Modules 1-2 Flashcards
What should we identify before gathering and analyzing data?
The question we wish to answer
What type of graph is useful for examining a data set to reveal patterns and trends?
Histogram
In a histogram, what does the x-axis represent?
Bins corresponding to ranges of data
In a histogram, what does the y-axis indicate?
The frequency of observations falling into each bin
What is an outlier?
A value that falls far from the rest of the data
What should we do before deciding on an outlier?
Carefully investigate it
What can graphing two variables on a scatter plot reveal?
Relationships between two variables (two data sets)
What is a key point regarding correlation and causation?
Correlation does not imply causation
What should we be alert to when examining relationships between two data sets?
The possibility of hidden variables
What are descriptive statistics also known as?
Summary statistics
What three values describe the center of a data set?
- Mean
- Median
- Mode
How is the mean calculated?
Sum of all data points divided by the number of data points
What is the median?
The middle value of the data set
What does the mode represent in a data set?
The value that occurs most frequently
Can a data set have multiple modes?
Yes
What measures the spread of the data?
- Range
- Variance
- Standard deviation
How is the standard deviation calculated?
The square root of the variance
What is a conditional mean?
A conditional mean is the mean of a subset of the data that includes all values satisfying a certain condition.
What is a percentile?
A percentile is a value below which a certain percentage of observations fall. For example, 60% of the observations are less than or equal to the 60th percentile.
What is the median in terms of percentiles?
The median is by definition the 50th percentile of a data set.
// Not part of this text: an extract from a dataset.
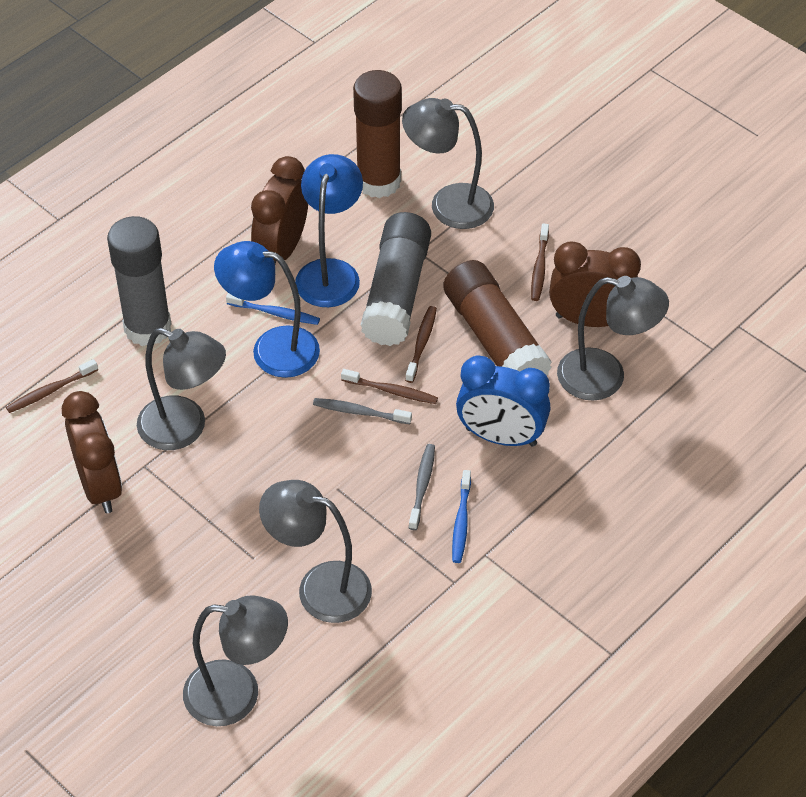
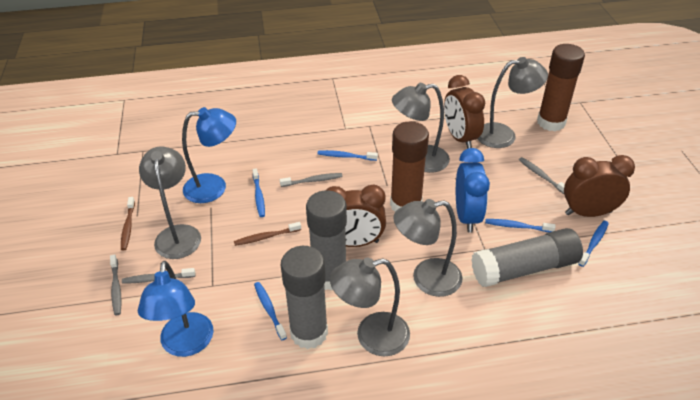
blue toothbrush: [226,293,320,325] [452,470,471,563] = 2 -> [252,168,265,217] [254,282,287,340] [317,150,378,161] [485,219,555,232] [578,221,609,267] = 5
brown toothbrush: [6,359,98,413] [341,369,438,404] [405,306,437,383] [531,223,549,301] = 4 -> [121,197,135,250] [234,222,301,246] = 2
grey glue stick: [107,216,171,346] [361,212,431,346] = 2 -> [281,246,328,349] [306,190,347,291] [471,228,583,287] = 3
grey toothbrush: [313,398,412,424] [409,444,435,530] = 2 -> [110,254,122,315] [122,268,195,284] [280,173,343,187] [519,157,565,194] = 4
What is the coefficient of variation?
The coefficient of variation measures the size of the standard deviation relative to the size of the mean.
What does the correlation coefficient measure?
The correlation coefficient quantifies the strength of a linear relationship between two variables.
What is the range of the correlation coefficient?
The value of the correlation coefficient ranges between -1 and +1.
What does a correlation coefficient near zero indicate?
A correlation coefficient near zero indicates a weak or nonexistent linear relationship.
What is a time series?
When one of the variables is time, the relationship is known as a time series.
What is cross-sectional data?
Cross-sectional data provide a snapshot of data across multiple groups at a given point in time.
What should you recall about Excel functions and analyses?
Familiarize yourself with all of the necessary steps, syntax, and arguments for the Excel functions covered in this course.
What does the AVERAGEIF function do?
The AVERAGEIF function returns the conditional mean, or average of the cells in a specified range that meet the given criteria.
What is criteria in the context of data ranges?
Criteria is the condition that is to be applied to the range.
What does [average range] refer to?
[average range] is the range of cells containing the data we wish to average.
What does the function PERCENTILE.INC(array, k) do?
Returns the k-th percentile of value in the specified array.
For example, if we want to know the 95 percentile for an array of data, k would be 0.95.
What is the syntax for calculating variance in a sample?
=VAR.S(number 1, [number 2], …)
What is the syntax for calculating standard deviation in a sample?
=STDEV.S(number 1, [number 2], …)
What does the function SQRT(number) calculate?
Calculates the square root of a number.
What is the syntax for counting values?
=COUNT(value 1, [value 2], …)
What does the function MIN(number 1, [number 2], …) return?
Returns the minimum value from the specified numbers.
What does the function MAX(number 1, [number 2], …) return?
Returns the maximum value from the specified numbers.
What is the syntax for summing values?
=SUM(number 1, [number 2], …)
What does the function CORREL(array 1, array 2) calculate?
Calculates the correlation coefficient between two arrays.